BUCHHANDEL Wirksam durchlöchert
Zuerst haben wir uns nur geärgert -daß die Bücher, die wir kaufen müssen, so teuer sind«; dann, berichtet Peter Löcher vom Allgemeinen Studentenausschuß (AStA) der Bochumer Ruhr-Universität, »haben wir nachgedacht, wie das zu ändern wäre«.
Die Studenten wurden fündig; bei der Bücher-Branche lösten sie Bestürzung aus. »Den Ruin für viele kleine Läden« fürchtet beispielsweise Jochen Braeunlich vom nordrhein-westfälischen Verband der Verlage und Buchhandlungen. Die Verbändler schreckt drohende Konkurrenz vom Campus. Denn Bochums Studenten können demnächst im eigenen Buchladen alle Bücher viel billiger kaufen.

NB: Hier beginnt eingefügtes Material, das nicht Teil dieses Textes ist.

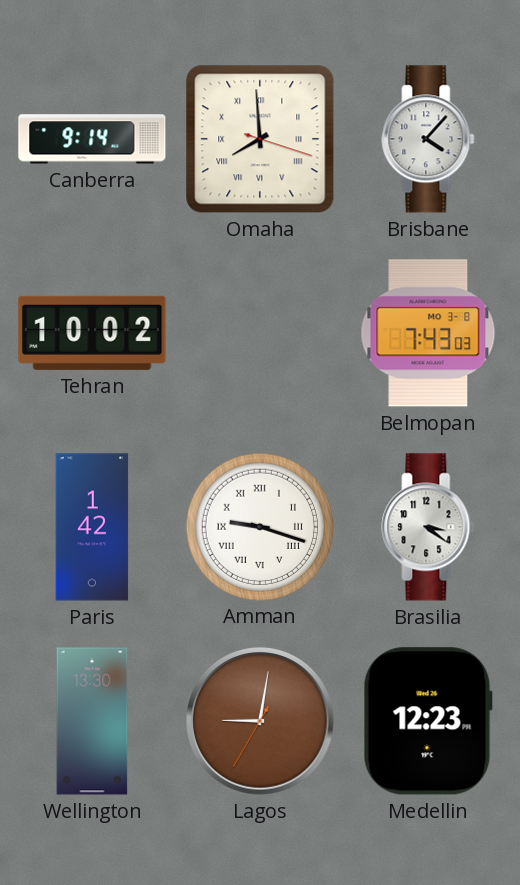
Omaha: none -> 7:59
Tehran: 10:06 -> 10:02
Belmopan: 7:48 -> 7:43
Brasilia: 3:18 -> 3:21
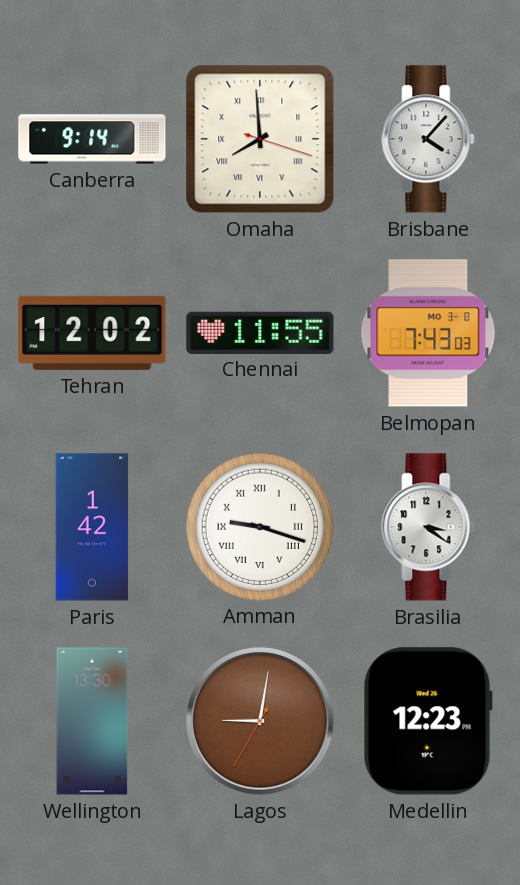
Tehran: 10:02 -> 12:02
Chennai: none -> 11:55
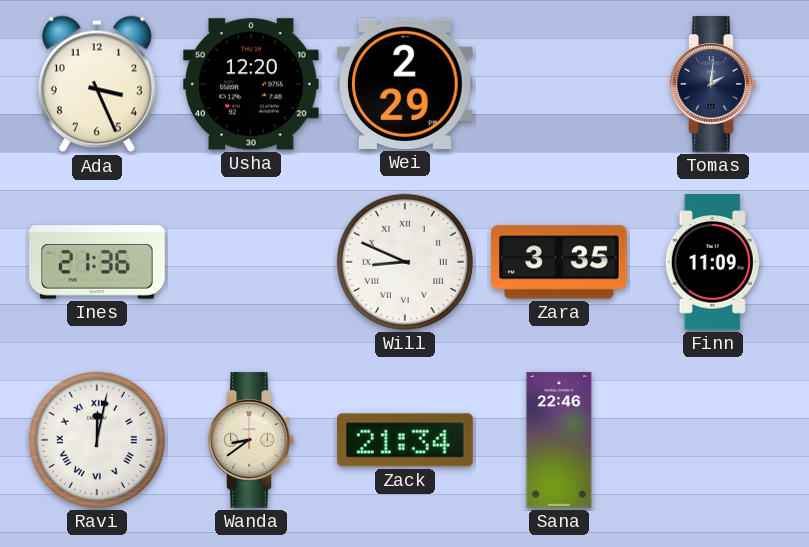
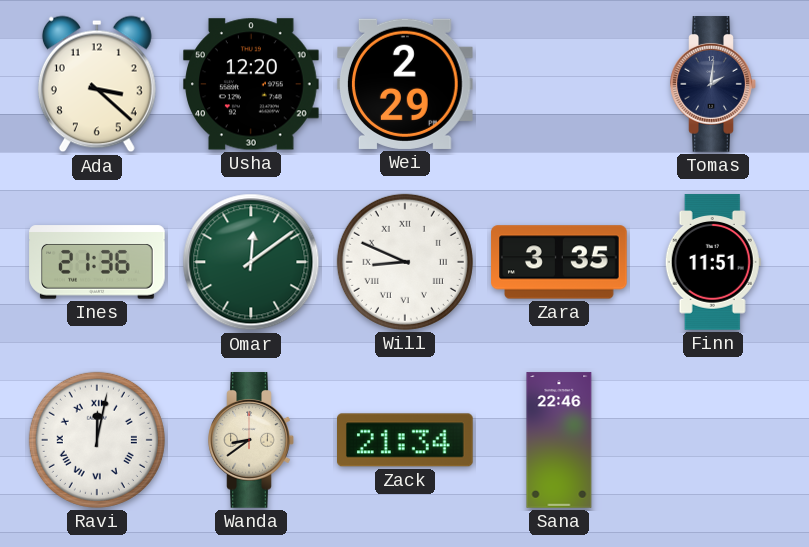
Ada: 3:26 -> 3:22
Omar: none -> 12:09
Finn: 11:09 -> 11:51
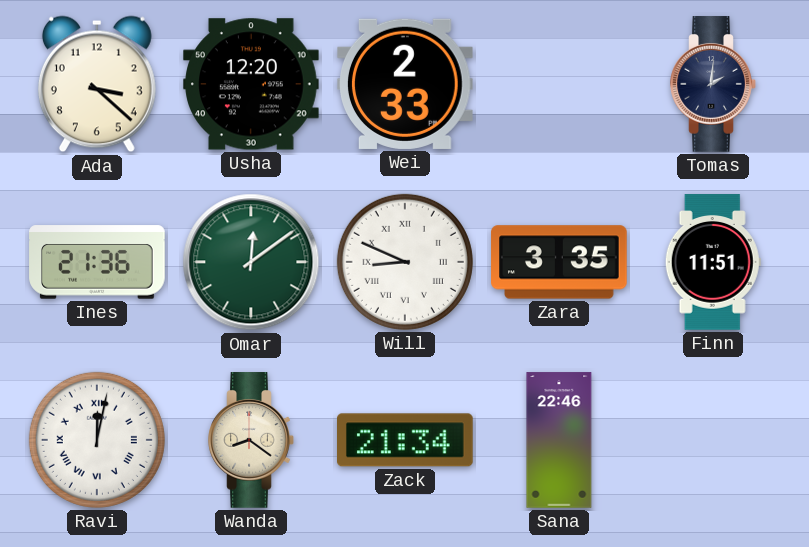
Wei: 2:29 -> 2:33
Wanda: 8:39 -> 8:21
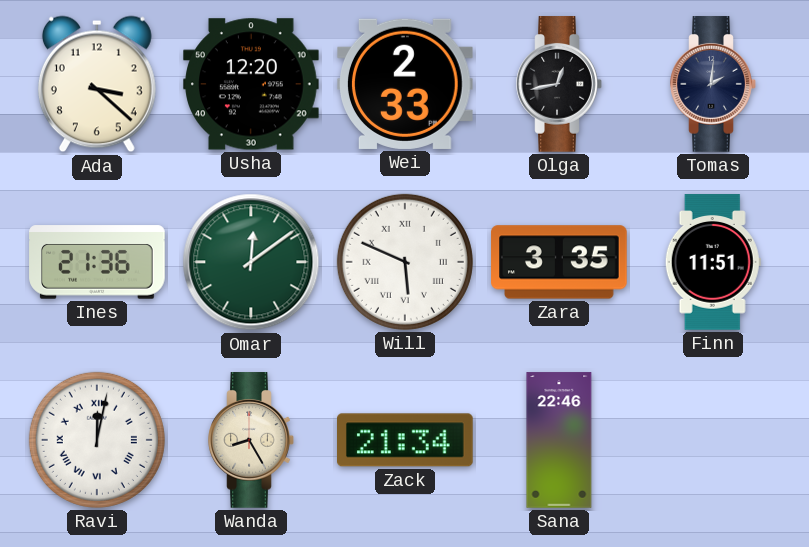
Olga: none -> 12:43
Will: 8:49 -> 5:49
Wanda: 8:21 -> 8:25
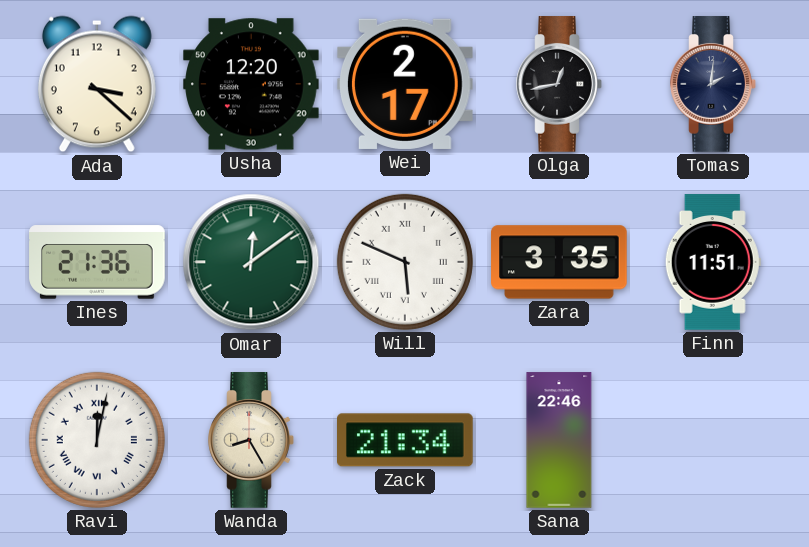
Wei: 2:33 -> 2:17
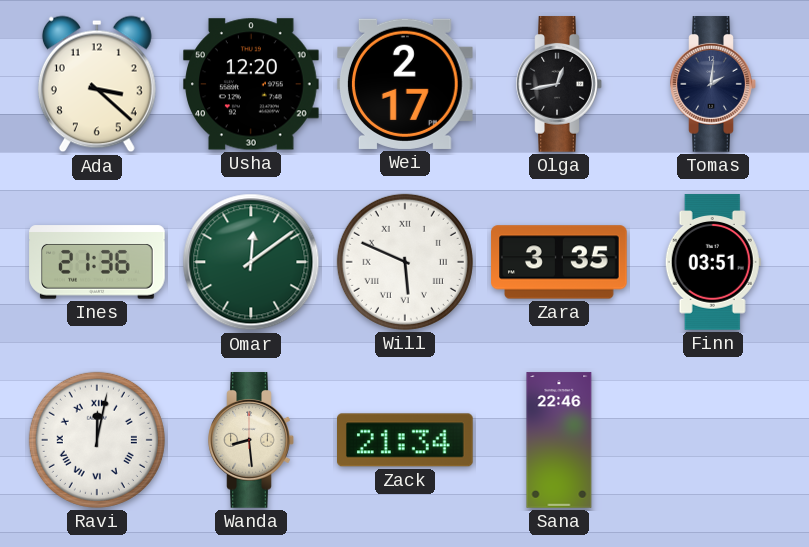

Auf welche Weise sich das seit 1887 bestehende Buchhändler-Kartell wirksam durchlöchern läßt, haben die Preisbrecher vom Revier dem Mannheimer Betriebswirt Helmut Pollinger abgeguckt: durch eine umsatzbezogene Gewinnbeteiligung der Kunden nach Art früherer Konsumvereine.
Mit fünf Mark kann jeder Student der Ruhr-Universität beim Billigkauf dabeisein. Für diesen Einsatz erwirbt er einen Kommanditisten-Anteilschein beim AStA, der das gesammelte Kommilitonen-Kapital in eine eige-
* An der Ruhr-Universität Bochum.
ne Buchhandlung einbringt. Am Ende des Geschäftsjahres schüttet die GmbH & Co. KG den erwirtschafteten Gewinn an die Anteileigentümer aus. Fünf Prozent werden auf die Anteileigner verteilt. Wieviel jeder einzelne Kommanditist dann noch vom Rest bekommt, berechnet sich nach seinem Einkauf im eigenen Laden.
Jeder Käufer zahlt zwar zunächst den üblichen Ladenpreis, die Differenz zum Einkaufspreis erhält er jedoch später als Gewinn zurück. Löcher: »Wir glauben, daß die Bücher um ein Drittel billiger werden.« Das zahlt sich bei Studienliteratur aus -- denn ein Mediziner muß beispielsweise für den notwendigen Anatomie-Atlas bis zu 235 Mark hinblättern.
Die ausgeklügelte Konstruktion gilt den Hütern hoher Preise, dem Frankfurter Börsenverein des Deutschen Buchhandels, als schiere Provokation. Justitiar Franz-Wilhelm Peter: »De facto wird damit das System der festen Ladenpreise ad absurdum geführt, das aus gutem Grund einzig noch bei Büchern besteht.«
Doch Peters Gründe -- beim Wegfall der festen Ladenpreise würden die Verlage ihr Angebot auf verkaufsträchtige Titel reduzieren; Kaufhäuser könnten den Buchhändlern die Bestseller, ihre »Brotartikel«, und damit die Existenzgrundlage nehmen -- treffen nicht mehr die Wirklichkeit: Sonderrabatte für Großkunden, Beziehungskäufe und ein Nebeneinander von äußerlich kaum zu unterscheidenden, aber preislich differierenden Ausgaben haben die Theorie längst überholt.
Ungeachtet solcher Praktiken hielten die Verbandsherren an der reinen Lehre fest. Um Preisbrecher zu blockieren, mußten sich die Buchhändler auf Geheiß des Börsenvereins jüngst verpflichten, die »Preisbindung auch nicht indirekt zu verletzen ... durch Umgehungsformen, wie z. B. die Beteiligung meiner Kunden an deren Umsätzen bei mir«.
Daß solche Verschwörung Unrechtens sei, mußten sich die Frankfurter gleich zweimal sagen lassen. Der Bundesgerichtshof entschied, daß eine nach dem Pollinger-Modell betriebene Buchhandlung weder gegen Rabattvorschriften noch gegen die Preisbindung verstößt; das Bundeskartellamt wertete gar den Börsenverein-Revers als unlauteren Versuch, unliebsame Konkurrenz auszuschalten.
Die schläft nicht: Andere Universitäten wollen ebenfalls Buchläden auf Genossenschaftsbasis einrichten. Und eine mächtige Hilfstruppe ist auch schon im Anzug: Vorletzte Woche gründete der Deutsche Anwaltverein für seine 18 000 Mitglieder einen eigenen Bücherdienst« nach Bochumer Muster.